Exercise text:
I have definitely longed for having children and a "normal" nuclear family my whole life. I would go even farther though, in asserting that we INTJs do/will/would make outstanding parents. Like Morn said, we would teach them to be independent thinkers, and be delighted to answer their questions and encourage their curiousity. We would not be autocratic parents, but instead give logical reasons for our rules and never just the "because I said so!" On the other hand, we are principled and would be able to say no and provide much needed discipline to our children. We would certainly carry over our own constant focus on self-improvement over to them, but at the same time given our inner sensitivity and extreme loyalty to loved ones, we would also be very caring and loving to the children. We would be amazing parents! Now if only I can find someone to marry and put up with me; therein lies the challenge:tongue:
- Children should neither be seen nor heard from -- ever again.
- I never met a kid I liked.
- I like children. If they're properly cooked.
- Madam, there's no such thing as a tough child -- if you parboil them first for seven hours, they always come out tender.
- They are also very good with mustard.
Up to mid mid 20's I knew I would never have children.
I didn't think I knew what to do with those things. They ate funny stuff, they could not tell what they needed or what was hurting. They needed their bottoms cleaned at certain unfathomable times!
Also, even if I had them, I didn't think this world was fit for them.
Living in a 3rd world country, I was likely to end up divorced. How was I going to look after them? etc, etc. (if you get the picture of the what the future will be like for them.....)
Then, I came to Australia. A kind and caring place. It did not matter anymore. Society here could and did cope with my alone-ness. I had 2 children and they thrived.
It's been my greatest and most fulfilling job.
But it happen in my own terms!
As of now I absolutely don't want to have any children, but I have decided in my mind that if I ever wanted to have children, I'd adopt them. People, especially adults, I tell this to tend to say the phrase "it'll change when you're older", like it's inevitable that at one time in my life I want to have children. Of course, I don't know what I'll think in, say, ten years, but neither do they, because everyone's different. :wink:
Australia is pretty much... exactly like America and not at all like Europe. The culture is one of beer drinking couch potato SUV driving freedom loving mall/walmart type store shopping living in large suburban family homes. There is a strong economy with 5.1% unemployment, and higher population growth than India and Indonesia, due to high immigration and high birth rates, with the very suburban orientated family culture, if anything sububan culture is stronger here than in America.

Records provided:
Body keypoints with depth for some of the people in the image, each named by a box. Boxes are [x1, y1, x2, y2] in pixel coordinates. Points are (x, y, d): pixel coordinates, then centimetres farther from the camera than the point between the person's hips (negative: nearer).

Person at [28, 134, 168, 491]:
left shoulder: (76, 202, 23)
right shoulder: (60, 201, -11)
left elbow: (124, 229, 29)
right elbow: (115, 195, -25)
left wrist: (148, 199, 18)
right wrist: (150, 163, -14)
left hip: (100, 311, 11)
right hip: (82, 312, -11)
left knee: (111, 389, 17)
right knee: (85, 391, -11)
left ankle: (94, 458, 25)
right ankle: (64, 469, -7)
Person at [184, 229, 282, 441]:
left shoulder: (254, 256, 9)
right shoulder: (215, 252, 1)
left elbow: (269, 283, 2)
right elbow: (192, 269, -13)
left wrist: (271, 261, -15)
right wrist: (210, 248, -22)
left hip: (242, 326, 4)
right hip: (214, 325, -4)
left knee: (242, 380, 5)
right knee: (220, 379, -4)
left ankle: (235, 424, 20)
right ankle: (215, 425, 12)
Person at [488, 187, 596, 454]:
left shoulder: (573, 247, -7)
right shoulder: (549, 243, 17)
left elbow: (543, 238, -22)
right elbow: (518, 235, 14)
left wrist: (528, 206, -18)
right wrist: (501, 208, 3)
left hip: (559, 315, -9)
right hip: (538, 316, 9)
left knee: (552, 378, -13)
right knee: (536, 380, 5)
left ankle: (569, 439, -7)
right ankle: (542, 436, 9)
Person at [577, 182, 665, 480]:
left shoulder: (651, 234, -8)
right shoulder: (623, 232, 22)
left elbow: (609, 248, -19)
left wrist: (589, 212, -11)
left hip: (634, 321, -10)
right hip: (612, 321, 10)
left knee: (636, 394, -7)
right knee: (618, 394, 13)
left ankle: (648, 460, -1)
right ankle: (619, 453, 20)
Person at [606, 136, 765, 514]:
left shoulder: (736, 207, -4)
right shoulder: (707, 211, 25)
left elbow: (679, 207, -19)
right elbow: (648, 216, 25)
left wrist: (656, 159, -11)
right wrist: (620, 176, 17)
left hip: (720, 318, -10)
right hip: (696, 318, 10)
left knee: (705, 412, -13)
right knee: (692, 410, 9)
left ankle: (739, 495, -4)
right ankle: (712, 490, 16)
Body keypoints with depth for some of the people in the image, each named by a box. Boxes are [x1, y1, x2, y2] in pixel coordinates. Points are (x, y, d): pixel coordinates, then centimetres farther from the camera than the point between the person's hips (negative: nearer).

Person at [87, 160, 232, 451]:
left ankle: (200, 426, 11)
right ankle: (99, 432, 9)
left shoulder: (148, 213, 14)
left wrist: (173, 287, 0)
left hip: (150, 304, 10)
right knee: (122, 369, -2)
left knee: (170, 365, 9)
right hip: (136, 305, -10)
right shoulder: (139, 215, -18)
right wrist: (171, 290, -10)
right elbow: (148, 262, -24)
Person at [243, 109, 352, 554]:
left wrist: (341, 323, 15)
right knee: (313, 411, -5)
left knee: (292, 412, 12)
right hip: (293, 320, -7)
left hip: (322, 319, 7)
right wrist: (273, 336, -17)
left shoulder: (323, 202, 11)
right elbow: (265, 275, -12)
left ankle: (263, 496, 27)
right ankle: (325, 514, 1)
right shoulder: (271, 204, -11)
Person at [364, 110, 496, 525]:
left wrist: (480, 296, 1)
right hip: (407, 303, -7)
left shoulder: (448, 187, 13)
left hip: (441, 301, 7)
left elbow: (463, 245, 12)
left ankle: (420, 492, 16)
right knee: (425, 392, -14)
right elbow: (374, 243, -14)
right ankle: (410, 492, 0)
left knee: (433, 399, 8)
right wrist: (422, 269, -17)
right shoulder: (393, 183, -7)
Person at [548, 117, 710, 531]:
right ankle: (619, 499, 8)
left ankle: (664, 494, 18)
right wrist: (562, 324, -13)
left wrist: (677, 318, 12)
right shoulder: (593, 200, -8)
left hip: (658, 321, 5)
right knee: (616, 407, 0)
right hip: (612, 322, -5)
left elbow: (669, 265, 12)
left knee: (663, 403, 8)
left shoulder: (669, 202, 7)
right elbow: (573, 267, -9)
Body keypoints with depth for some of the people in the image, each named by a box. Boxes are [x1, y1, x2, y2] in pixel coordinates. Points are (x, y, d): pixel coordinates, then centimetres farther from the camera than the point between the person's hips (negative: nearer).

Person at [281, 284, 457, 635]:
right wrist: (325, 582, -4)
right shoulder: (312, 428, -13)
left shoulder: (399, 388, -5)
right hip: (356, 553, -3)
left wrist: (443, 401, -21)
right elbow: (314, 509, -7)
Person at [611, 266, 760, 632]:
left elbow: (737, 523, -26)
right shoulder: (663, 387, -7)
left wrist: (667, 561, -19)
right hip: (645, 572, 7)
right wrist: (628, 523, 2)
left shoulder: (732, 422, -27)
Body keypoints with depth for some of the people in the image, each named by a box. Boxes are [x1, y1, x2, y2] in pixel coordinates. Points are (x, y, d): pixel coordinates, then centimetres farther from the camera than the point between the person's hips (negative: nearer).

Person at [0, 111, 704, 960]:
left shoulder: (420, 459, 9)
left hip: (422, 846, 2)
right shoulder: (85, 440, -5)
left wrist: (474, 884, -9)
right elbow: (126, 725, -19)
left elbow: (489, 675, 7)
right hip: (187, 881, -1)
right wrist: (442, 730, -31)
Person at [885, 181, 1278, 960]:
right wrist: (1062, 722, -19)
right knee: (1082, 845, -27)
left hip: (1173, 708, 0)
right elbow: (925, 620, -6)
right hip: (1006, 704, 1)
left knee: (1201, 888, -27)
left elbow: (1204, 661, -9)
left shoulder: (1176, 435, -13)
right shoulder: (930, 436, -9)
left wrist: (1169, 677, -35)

Task set:
[1] Answer these questions from the text on having children, one line each:
(a) What does the first post say INTJs would give for their rules instead of "because I said so!"?
(b) What unemployment figure does the last post give for Australia?
(c) How many children did the writer who came to Australia have?
[2] Please translate this sentence from the text on having children into Spanish: "It's been my greatest and most fulfilling job."

Solutions per task:
[1]
(a) Logical reasons.
(b) 5.1%.
(c) Two.

[2] Ha sido mi mayor y más gratificante trabajo.